| | 要旨トップ | 目次 | | 日本生態学会第73回全国大会 (2026年3月、京都) 講演要旨 ESJ73 Abstract |
一般講演(ポスター発表) P1-290 (Poster presentation)
花の蜜は,訪花者への報酬となる糖類以外にも多様な二次代謝物を含んでいる.その一部は,動物の誘因・忌避に働くことに加え,代謝・生理・行動に影響を与えると推測されるが,その化学的な実態や生態学的機能についての知見は限定的である.本研究では,ヒルガオ科サツマイモ属植物(Ipomoea)のノアサガオ(I. indica,以下ノアサ)およびモミジバヒルガオ(I. cairica,以下モミジバ)と,それらに訪花して交尾や産卵を行う,カザリショウジョウバエ(Drosophila elegans)の相互関係に着目し,ハエが花蜜や花粉を摂食しているか,摂食により行動変容が起こるか,またどのような二次代謝物がハエの行動に影響を及ぼすかを調べた.
花蜜や花粉の摂食を確認するため,迅速性・簡便性に優れた質量分析装置PESI/MS/MSを用い,ノアサとモミジバの花蜜,花粉およびハエ胃内容物の化合物プロファイルを比較したところ,ハエが花粉および花蜜を摂食することが示された.
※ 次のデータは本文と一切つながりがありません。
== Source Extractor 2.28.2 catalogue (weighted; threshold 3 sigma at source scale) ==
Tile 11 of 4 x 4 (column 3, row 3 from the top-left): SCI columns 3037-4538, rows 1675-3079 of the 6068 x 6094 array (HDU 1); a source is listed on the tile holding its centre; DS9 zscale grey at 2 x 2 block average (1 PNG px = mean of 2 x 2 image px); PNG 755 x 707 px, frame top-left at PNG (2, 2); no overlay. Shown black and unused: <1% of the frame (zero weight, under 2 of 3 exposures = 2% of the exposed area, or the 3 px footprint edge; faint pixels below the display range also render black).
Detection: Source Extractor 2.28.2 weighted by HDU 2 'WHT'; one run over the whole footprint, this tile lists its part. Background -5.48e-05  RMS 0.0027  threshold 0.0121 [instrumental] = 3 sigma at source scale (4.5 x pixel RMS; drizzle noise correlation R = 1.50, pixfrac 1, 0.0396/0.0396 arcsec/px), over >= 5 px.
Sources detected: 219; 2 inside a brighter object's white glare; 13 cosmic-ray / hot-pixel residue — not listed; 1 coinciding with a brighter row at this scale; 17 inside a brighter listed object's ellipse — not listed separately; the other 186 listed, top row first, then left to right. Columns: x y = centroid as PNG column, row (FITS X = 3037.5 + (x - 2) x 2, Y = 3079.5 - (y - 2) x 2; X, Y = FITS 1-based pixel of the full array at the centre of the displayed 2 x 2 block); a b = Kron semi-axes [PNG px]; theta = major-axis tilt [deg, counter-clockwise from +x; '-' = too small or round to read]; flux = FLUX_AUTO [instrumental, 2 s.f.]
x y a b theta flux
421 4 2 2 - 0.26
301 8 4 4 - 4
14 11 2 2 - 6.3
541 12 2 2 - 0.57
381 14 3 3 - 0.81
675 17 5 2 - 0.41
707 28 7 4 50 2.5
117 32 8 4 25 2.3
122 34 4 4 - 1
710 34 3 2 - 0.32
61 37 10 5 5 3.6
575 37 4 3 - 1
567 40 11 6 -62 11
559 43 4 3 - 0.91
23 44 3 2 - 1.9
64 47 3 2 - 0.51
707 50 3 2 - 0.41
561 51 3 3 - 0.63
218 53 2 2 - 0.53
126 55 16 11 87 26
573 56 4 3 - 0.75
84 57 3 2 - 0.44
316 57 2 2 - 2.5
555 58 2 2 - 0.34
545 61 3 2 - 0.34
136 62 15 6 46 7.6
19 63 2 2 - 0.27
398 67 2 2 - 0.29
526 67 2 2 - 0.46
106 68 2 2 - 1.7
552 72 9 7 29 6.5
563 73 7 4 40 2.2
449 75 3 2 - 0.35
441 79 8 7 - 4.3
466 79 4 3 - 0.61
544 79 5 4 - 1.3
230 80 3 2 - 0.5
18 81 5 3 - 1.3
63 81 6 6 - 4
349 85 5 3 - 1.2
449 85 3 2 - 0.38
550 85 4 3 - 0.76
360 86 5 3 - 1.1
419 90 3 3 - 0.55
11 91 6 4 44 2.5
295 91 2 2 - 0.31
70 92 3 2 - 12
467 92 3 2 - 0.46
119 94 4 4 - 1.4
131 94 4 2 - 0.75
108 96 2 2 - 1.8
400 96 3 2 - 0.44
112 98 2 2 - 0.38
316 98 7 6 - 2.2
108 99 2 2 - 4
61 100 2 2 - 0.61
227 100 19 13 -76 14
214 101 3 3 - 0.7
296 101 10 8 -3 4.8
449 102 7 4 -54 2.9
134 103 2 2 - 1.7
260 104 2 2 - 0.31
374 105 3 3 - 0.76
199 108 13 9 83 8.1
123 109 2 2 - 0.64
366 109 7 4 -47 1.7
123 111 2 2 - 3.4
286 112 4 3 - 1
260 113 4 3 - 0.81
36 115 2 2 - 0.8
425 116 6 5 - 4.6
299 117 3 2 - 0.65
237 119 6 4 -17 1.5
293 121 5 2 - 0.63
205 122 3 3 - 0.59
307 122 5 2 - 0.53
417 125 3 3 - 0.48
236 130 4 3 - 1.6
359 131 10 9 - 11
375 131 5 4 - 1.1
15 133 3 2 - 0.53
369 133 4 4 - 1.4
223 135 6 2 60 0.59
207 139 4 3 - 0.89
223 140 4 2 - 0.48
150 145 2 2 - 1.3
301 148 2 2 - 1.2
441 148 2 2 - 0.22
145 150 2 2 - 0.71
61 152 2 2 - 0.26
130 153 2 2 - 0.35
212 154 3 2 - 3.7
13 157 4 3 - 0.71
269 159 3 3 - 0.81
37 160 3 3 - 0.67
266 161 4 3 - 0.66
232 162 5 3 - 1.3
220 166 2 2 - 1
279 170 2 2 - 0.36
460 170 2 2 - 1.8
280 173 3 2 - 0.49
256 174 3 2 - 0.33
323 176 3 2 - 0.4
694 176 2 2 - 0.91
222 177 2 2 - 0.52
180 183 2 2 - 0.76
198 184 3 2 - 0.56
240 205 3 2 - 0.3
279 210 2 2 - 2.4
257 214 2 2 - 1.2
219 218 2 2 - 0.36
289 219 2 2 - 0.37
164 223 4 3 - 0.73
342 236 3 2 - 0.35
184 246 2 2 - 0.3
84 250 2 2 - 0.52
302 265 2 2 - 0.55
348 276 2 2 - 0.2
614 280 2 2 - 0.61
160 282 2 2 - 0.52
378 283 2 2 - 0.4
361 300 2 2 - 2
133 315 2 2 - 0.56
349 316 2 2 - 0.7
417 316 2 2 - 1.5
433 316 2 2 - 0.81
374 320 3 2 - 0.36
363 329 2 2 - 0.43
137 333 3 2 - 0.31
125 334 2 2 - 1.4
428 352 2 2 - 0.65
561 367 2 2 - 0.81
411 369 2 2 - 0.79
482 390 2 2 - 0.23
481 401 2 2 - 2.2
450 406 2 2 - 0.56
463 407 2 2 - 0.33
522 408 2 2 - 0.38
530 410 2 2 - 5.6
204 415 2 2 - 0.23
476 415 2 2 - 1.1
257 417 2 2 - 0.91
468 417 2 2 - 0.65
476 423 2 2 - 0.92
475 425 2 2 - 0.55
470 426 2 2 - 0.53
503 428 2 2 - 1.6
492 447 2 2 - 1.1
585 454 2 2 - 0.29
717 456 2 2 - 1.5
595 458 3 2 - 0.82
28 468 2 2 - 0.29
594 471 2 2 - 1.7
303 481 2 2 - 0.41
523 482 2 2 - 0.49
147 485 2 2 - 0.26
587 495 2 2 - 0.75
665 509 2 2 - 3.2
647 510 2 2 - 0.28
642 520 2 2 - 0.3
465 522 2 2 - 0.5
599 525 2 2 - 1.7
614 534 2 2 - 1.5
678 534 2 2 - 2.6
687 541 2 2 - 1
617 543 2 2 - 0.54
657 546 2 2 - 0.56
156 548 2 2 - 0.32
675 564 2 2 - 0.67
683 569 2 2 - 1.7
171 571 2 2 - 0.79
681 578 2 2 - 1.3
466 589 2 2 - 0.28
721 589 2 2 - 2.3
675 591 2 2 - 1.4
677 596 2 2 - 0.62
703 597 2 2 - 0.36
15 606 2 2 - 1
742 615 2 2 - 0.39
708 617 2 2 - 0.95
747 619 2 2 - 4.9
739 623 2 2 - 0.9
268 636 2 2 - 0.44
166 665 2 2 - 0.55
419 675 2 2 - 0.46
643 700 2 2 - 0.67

花蜜の摂食がハエの行動に及ぼす影響を評価するため,物体検出アルゴリズムYOLOを用いた行動トラッキングにより,花蜜摂食後のハエの行動を解析しところ,モミジバ花蜜の摂取後に口吻グルーミング行動が特異的に増加することが明らかとなった.
行動変容の原因となる植物代謝物を特定するため,PESI/MS/MSとLC/Orbitrapによる花蜜の成分分析を行い,モミジバ花蜜特異的な代謝物を推定した.さらに,当該代謝物標品を添加した糖液をハエに与えたところ,モミジバ花蜜摂取時と同様のグルーミング行動が確認された.
本研究は,Ipomoea属の花蜜に含まれる二次代謝物が,D. elegansの行動を直接的に操作する可能性を示唆した.こうした訪花者の行動変化は,訪花性や滞在時間などの昆虫の行動を制御し,ひいては植物の適応度や両者の相互作用に影響を及ぼしていると考えられた.